Il socialismo si rifà insegnamenti di Marx, Engels, Bakunin, Proudhon, Mazzini, Garibaldi, Pierre Leroux, i quali – come rileva Michéa – mai si definirono di sinistra, ma sempre si batterono contro l’oligarchia monarchico-aristocratica (la destra) e contro la borghesia capitalista (la sinistra).
Oggi, in Europa, è molto facile notare come il socialismo sia del tutto pressoché scomparso. Pressoché nessun partito maggioritario si rifà a quel tipo di ideali (in parte solo Jean-Luc Mélenchon in Francia e Jeremy Corbyn in Gran Bretagna).
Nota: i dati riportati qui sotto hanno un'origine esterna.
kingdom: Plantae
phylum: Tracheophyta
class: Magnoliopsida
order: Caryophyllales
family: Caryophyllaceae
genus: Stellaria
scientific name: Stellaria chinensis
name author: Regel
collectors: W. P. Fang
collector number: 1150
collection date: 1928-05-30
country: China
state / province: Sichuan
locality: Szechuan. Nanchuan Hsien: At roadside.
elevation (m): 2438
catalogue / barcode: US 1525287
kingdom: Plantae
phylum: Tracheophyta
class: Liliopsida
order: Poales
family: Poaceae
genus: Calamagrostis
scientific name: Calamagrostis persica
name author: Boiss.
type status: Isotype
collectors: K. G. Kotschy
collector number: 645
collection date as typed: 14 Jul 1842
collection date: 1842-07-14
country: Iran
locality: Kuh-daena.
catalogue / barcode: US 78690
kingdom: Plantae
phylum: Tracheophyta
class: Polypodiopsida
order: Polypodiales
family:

In molti, anche quelli che a parole si dicono “socialisti” e fanno riferimento al cosiddetto Partito “Socialista” Europeo, sono stati i primi, dagli Anni ’90 in poi, ad aver abbracciato il capitalismo assoluto: promuovendo leggi di deregolamentazione del lavoro (Loi Travail, Jobs Act); promuovendo le liberalizzazioni; attuando privatizzazioni selvagge; appoggiando guerre di sedicente esportazione della sedicente “democrazia” (Jugoslavia e via discorrendo) e imponendo sanzioni a Paesi sovrani socialisti (vedi oggi il Venezuela).
Costoro, infatti, lungi dall’essere socialisti, appartengono alla sinistra. Borghese, liberal, progressista, ovvero al campo di quello che potrebbe essere definito il “liberal-capitalismo”.
In questo senso non si differenziano affatto da coloro ai quali vorrebbero contrapporsi, ovvero i “liberal-capitalisti” di destra: i vari Bolsonaro, Salvini, Putin o Macron (quest’ultimo una fusione fra liberal-capitalismo di sinistra e di destra). I programmi, in termini economico-sociali, sono infatti i medesimi e a tutto sostegno delle classi medio alte.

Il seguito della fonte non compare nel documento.